Massimo Rebotti, Corriere della Sera 21/2/2015, 21 febbraio 2015
ROMANO
Se c’è un «manifesto programmatico» da stendere, c’è Andrea Romano. Storico, ghost writer, saggista e (dal 2013) deputato, ha attraversato diverse vite: con D’Alema nella fondazione Italianieuropei, con Montezemolo a Italia Futura, con Monti in Scelta civica e ora nel Pd, pronto a scrivere (con altri) le «tavole» della nuova corrente renziana. «Ma in fondo ho sempre detto la stessa cosa, quasi un copia e incolla» spiega a chi trova rocambolesco il percorso.
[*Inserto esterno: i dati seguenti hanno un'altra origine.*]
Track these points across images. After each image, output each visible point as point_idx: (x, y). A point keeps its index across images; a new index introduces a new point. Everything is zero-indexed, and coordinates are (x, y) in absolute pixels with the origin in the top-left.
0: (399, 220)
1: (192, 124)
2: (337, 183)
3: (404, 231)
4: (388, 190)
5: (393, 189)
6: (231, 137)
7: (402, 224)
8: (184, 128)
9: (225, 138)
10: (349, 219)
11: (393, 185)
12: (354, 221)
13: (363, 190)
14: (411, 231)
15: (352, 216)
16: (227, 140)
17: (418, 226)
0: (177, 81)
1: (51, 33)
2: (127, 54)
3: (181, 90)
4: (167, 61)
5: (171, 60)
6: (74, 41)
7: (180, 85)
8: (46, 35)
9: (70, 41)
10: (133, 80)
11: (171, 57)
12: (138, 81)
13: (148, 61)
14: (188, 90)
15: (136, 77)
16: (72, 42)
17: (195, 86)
Per Romano, che si definisce un liberale di sinistra, il filo conduttore è stato cercare casa dove si prometteva di combattere i conservatorismi. Ma poi la «svolta liberale» di D’Alema «è durata poco», quella di Montezemolo è finita in Scelta civica che a sua volta è fallita dentro al «falso mito della società civile», quell’essere «terzi», sostiene adesso. E ora Renzi, il Pd, e l’ennesimo testo da scrivere. Non più nei luoghi protetti delle fondazioni, ma sul terreno instabile della politica, che di parole ha sempre bisogno anche se poi le disattende. «Si chiama wishful thinking», sorride, e nel suo caso significa aver voluto vedere «liberali di sinistra» anche dove non c’erano. Con Renzi però la sintonia è antica. Nel 2009 in un articolo per il Riformista scriveva: «Oggi ho visto il futuro leader del Pd».